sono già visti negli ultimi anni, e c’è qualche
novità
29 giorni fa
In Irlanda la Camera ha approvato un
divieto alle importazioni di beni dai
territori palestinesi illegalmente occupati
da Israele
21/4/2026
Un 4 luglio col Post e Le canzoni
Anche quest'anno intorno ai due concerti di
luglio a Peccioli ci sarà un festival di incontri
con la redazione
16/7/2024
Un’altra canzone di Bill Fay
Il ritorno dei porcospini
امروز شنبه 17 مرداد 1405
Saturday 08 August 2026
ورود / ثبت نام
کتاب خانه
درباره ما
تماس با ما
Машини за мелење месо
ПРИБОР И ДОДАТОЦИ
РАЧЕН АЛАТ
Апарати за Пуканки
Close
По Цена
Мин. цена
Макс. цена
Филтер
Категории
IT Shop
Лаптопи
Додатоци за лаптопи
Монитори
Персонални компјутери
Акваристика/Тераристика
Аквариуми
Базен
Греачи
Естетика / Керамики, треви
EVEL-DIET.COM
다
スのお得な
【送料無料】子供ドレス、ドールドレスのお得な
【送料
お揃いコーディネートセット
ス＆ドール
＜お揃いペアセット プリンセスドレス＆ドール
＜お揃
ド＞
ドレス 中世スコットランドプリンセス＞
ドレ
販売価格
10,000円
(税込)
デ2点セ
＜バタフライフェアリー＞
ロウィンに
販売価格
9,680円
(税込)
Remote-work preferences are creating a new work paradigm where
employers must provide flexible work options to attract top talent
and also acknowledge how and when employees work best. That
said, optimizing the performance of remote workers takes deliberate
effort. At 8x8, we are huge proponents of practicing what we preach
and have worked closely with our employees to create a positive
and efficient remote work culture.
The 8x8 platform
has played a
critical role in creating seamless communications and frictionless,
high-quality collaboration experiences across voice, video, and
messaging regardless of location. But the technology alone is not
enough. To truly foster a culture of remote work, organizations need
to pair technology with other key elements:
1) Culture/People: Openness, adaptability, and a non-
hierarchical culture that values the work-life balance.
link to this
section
+---+
Whatever else the listing above holds, retype exactly only the lines from the one containing "Естетика / Керамики, треви" to the one containing "high-quality collaboration experiences", both ends kept.

Естетика / Керамики, треви
EVEL-DIET.COM
다
スのお得な
【送料無料】子供ドレス、ドールドレスのお得な
【送料
お揃いコーディネートセット
ス＆ドール
＜お揃いペアセット プリンセスドレス＆ドール
＜お揃
ド＞
ドレス 中世スコットランドプリンセス＞
ドレ
販売価格
10,000円
(税込)
デ2点セ
＜バタフライフェアリー＞
ロウィンに
販売価格
9,680円
(税込)
Remote-work preferences are creating a new work paradigm where
employers must provide flexible work options to attract top talent
and also acknowledge how and when employees work best. That
said, optimizing the performance of remote workers takes deliberate
effort. At 8x8, we are huge proponents of practicing what we preach
and have worked closely with our employees to create a positive
and efficient remote work culture.
The 8x8 platform
has played a
critical role in creating seamless communications and frictionless,
high-quality collaboration experiences across voice, video, and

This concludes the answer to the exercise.